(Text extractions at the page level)
□ □ □ □ □ □ □

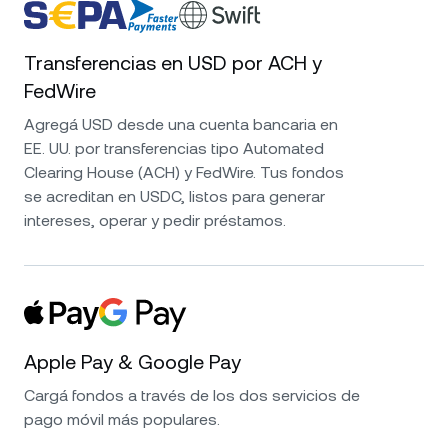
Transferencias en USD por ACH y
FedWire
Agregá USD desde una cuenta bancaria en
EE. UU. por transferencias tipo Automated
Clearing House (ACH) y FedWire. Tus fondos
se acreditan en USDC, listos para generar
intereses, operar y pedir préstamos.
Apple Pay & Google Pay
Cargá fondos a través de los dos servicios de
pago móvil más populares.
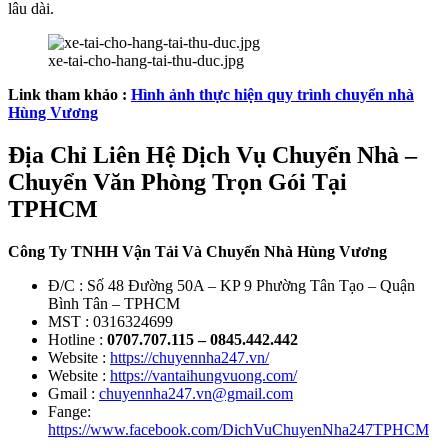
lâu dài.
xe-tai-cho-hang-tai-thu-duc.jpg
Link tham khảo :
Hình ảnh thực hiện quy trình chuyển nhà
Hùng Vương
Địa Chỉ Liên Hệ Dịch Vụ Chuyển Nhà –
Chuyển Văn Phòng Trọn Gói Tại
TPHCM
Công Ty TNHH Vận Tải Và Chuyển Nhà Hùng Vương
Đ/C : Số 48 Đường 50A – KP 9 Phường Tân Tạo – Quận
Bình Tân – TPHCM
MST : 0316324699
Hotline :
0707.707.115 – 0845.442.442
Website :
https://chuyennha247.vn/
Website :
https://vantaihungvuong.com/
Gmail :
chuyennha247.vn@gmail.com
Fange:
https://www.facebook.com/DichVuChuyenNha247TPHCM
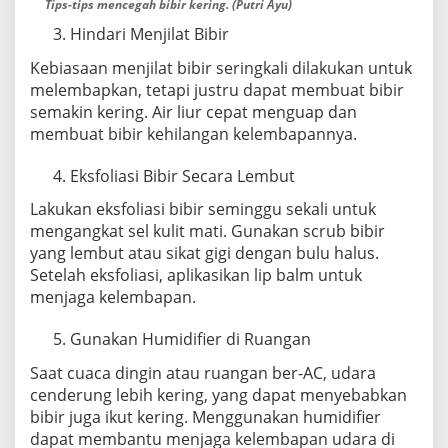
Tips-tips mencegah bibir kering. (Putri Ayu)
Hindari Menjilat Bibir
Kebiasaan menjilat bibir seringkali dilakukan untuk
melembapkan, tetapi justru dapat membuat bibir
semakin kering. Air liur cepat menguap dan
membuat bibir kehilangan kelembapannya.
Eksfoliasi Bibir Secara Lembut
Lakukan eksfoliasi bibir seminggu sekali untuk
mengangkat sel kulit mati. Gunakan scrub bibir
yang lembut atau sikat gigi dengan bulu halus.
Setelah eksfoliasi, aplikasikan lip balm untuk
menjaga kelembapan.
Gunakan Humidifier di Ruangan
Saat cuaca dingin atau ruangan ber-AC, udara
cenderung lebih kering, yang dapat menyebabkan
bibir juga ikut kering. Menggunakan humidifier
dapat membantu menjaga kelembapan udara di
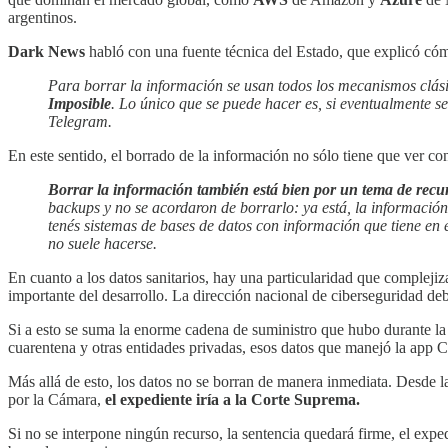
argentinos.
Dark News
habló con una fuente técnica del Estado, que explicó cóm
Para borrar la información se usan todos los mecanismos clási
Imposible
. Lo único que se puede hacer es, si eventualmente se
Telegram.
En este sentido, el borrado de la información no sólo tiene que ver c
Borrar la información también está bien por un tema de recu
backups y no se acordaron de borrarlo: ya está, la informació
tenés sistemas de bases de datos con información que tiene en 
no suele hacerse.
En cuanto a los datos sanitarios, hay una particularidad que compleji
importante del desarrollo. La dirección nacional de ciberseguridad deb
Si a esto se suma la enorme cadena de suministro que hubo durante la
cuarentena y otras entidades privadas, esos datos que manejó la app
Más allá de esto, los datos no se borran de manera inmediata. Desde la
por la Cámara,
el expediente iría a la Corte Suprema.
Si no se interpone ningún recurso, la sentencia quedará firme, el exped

□ □ □ □ □ □ □

The problem: Return every line of text from the records above with no changes, but leave out the picture markers.

Problem solution:
Transferencias en USD por ACH y
FedWire
Agregá USD desde una cuenta bancaria en
EE. UU. por transferencias tipo Automated
Clearing House (ACH) y FedWire. Tus fondos
se acreditan en USDC, listos para generar
intereses, operar y pedir préstamos.
Apple Pay & Google Pay
Cargá fondos a través de los dos servicios de
pago móvil más populares.
lâu dài.
xe-tai-cho-hang-tai-thu-duc.jpg
Link tham khảo :
Hình ảnh thực hiện quy trình chuyển nhà
Hùng Vương
Địa Chỉ Liên Hệ Dịch Vụ Chuyển Nhà –
Chuyển Văn Phòng Trọn Gói Tại
TPHCM
Công Ty TNHH Vận Tải Và Chuyển Nhà Hùng Vương
Đ/C : Số 48 Đường 50A – KP 9 Phường Tân Tạo – Quận
Bình Tân – TPHCM
MST : 0316324699
Hotline :
0707.707.115 – 0845.442.442
Website :
https://chuyennha247.vn/
Website :
https://vantaihungvuong.com/
Gmail :
chuyennha247.vn@gmail.com
Fange:
https://www.facebook.com/DichVuChuyenNha247TPHCM
Tips-tips mencegah bibir kering. (Putri Ayu)
Hindari Menjilat Bibir
Kebiasaan menjilat bibir seringkali dilakukan untuk
melembapkan, tetapi justru dapat membuat bibir
semakin kering. Air liur cepat menguap dan
membuat bibir kehilangan kelembapannya.
Eksfoliasi Bibir Secara Lembut
Lakukan eksfoliasi bibir seminggu sekali untuk
mengangkat sel kulit mati. Gunakan scrub bibir
yang lembut atau sikat gigi dengan bulu halus.
Setelah eksfoliasi, aplikasikan lip balm untuk
menjaga kelembapan.
Gunakan Humidifier di Ruangan
Saat cuaca dingin atau ruangan ber-AC, udara
cenderung lebih kering, yang dapat menyebabkan
bibir juga ikut kering. Menggunakan humidifier
dapat membantu menjaga kelembapan udara di
argentinos.
Dark News
habló con una fuente técnica del Estado, que explicó cóm
Para borrar la información se usan todos los mecanismos clási
Imposible
. Lo único que se puede hacer es, si eventualmente se
Telegram.
En este sentido, el borrado de la información no sólo tiene que ver c
Borrar la información también está bien por un tema de recu
backups y no se acordaron de borrarlo: ya está, la informació
tenés sistemas de bases de datos con información que tiene en 
no suele hacerse.
En cuanto a los datos sanitarios, hay una particularidad que compleji
importante del desarrollo. La dirección nacional de ciberseguridad deb
Si a esto se suma la enorme cadena de suministro que hubo durante la
cuarentena y otras entidades privadas, esos datos que manejó la app
Más allá de esto, los datos no se borran de manera inmediata. Desde la
por la Cámara,
el expediente iría a la Corte Suprema.
Si no se interpone ningún recurso, la sentencia quedará firme, el exped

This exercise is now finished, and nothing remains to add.